BPnetのインダビュー記事より抜粋

http://www.nikkeibp.co.jp/article/column/20091014/188473/?P=1


「お客様が満足する売り場を作れ」


大久保さんはイトーヨーカ堂時代には「業務改革(業革)」の事務局を務めていたそうですが。


業革とは流通構造改革のことです。

それはとりもなおさず、お客様の満足する売り場をつくることなのです。

お客様の満足する売り場とは売れ筋商品が揃っていて、売れない商品が少ない売り場です。

そうした売り場の商品は売れますし、売れない商品を減らしていけば当然在庫は回転率が良くなり、減ります。お客様の満足する売り場を作った結果として、イトーヨーカ堂グループは在庫が減っただけなのですが、周囲では在庫を減らしたから経営の効率が上がった、といううがった見方が横行し、それを真似して、みな失敗しました。

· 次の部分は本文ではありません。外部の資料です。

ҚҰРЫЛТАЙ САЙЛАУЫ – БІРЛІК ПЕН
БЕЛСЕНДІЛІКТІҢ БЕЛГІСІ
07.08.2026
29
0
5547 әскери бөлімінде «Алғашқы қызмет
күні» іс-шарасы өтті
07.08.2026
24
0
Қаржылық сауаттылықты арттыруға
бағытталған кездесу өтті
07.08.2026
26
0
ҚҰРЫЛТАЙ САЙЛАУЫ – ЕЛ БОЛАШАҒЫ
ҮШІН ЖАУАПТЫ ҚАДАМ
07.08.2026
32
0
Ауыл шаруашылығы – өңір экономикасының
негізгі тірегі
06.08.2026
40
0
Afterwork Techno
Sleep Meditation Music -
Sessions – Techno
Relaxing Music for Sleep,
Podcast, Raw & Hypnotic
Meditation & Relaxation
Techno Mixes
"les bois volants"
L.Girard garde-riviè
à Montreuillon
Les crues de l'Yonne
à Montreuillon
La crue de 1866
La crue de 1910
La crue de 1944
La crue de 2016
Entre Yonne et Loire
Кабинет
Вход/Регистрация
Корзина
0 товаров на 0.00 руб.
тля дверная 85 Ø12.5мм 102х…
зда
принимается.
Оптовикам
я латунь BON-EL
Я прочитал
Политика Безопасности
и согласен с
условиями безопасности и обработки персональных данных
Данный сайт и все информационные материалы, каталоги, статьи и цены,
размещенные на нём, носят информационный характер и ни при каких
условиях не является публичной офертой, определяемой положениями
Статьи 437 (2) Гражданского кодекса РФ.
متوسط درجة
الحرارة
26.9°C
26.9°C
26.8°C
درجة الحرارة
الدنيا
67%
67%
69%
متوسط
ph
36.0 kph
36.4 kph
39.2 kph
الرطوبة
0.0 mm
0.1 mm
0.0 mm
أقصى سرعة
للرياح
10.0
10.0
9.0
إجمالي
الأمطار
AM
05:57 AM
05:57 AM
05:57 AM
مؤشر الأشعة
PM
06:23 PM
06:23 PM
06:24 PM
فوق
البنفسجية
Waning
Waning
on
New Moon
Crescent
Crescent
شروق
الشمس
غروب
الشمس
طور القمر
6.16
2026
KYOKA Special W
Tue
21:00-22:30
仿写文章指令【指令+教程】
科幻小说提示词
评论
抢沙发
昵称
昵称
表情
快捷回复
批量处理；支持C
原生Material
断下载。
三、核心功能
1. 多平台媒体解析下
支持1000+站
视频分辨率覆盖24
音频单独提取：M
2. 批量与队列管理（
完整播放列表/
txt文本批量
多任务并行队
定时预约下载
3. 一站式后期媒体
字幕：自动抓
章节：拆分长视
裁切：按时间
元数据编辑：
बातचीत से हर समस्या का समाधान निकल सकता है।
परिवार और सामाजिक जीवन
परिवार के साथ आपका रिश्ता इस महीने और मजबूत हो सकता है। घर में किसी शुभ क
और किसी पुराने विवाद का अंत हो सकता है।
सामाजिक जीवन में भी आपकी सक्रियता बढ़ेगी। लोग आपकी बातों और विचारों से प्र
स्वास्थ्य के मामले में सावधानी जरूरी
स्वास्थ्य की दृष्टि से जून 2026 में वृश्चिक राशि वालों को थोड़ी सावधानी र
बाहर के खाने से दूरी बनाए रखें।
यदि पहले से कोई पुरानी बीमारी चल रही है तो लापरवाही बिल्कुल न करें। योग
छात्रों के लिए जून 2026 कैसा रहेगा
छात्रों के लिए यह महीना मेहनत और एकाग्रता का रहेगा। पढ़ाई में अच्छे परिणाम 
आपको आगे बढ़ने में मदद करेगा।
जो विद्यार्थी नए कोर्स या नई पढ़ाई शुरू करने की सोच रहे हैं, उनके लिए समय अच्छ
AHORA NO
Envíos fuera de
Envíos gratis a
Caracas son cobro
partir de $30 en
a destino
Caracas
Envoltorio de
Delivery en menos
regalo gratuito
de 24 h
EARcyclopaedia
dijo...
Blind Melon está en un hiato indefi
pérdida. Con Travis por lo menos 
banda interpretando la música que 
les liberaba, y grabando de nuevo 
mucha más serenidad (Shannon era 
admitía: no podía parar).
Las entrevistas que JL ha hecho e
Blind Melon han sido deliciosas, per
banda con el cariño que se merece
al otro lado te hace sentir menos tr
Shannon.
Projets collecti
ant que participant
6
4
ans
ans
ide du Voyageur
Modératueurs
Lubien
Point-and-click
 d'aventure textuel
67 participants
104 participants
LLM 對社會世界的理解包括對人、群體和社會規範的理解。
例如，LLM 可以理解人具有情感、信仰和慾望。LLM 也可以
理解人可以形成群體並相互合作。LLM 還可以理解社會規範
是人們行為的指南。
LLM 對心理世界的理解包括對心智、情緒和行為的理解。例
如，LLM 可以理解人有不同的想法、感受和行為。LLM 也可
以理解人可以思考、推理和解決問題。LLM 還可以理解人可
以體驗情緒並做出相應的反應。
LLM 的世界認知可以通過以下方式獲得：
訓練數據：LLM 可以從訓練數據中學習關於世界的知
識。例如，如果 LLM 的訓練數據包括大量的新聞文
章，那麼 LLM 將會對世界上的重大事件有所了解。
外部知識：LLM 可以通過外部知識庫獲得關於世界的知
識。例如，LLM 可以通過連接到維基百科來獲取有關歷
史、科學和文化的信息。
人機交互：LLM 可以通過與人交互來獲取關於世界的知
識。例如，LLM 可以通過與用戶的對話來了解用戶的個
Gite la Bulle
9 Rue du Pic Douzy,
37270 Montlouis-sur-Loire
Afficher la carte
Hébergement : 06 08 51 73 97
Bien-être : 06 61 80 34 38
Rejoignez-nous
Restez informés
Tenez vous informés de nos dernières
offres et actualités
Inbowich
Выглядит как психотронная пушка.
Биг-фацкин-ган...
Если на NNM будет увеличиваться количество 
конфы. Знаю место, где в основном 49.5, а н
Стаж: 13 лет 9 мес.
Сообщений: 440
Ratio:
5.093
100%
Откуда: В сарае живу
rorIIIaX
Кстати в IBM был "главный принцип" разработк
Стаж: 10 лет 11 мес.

●成城石井でも「お客様を満足させる売り場作り」を心がけていったのですね。


私は成城石井の社長就任後、社員たちには


「売上は上げなくていい。お客様に満足していだたく売り場をつくりましょう。結果として売上があがりますから」


と訴えかけました。


●成城石井ではどのような売り場づくりをしたのですか


値段を下げずに売り込むためにはまず


「お客様がよく通ったり、視線の集まる“優位置”に出せ」

「フェイス(商品の棚の中でお客様に見えている商品の面)を広げろ」

「「横に何“フェイス”も置くんだ」

「在庫を積みませ」「商品のよさをアピールする“ポップ”をつけろ」


そしてその上で「接客をしっかりやれ」


この5つをきちんとやればかならず売れる、と考えているからです



●「売り場作り」をする上で、もっとも重要なことは何なんですか。


短期的な視点での改革では、まったく意味がないと思います。

長期的な視点に立ち、しっかりした商品開発をすることが重要です。

社員には「売上が上がらなくても心配するな」といっています。

そして、


「商品開発リストをつくれ」

「成城石井らしい商品をつくるんだ」

「人を増やせ」

「行動を変えろ」

「こんなところにいるな。世界中に行け。新しい商品をつくれ」


と檄を飛ばしています


小売店も営業に行くのも考えは同じですよね。

お客様に満足してもらうこと、

お客様の満足する商品を作ることですね。

この基本を徹底できるところか成功するのだと思います。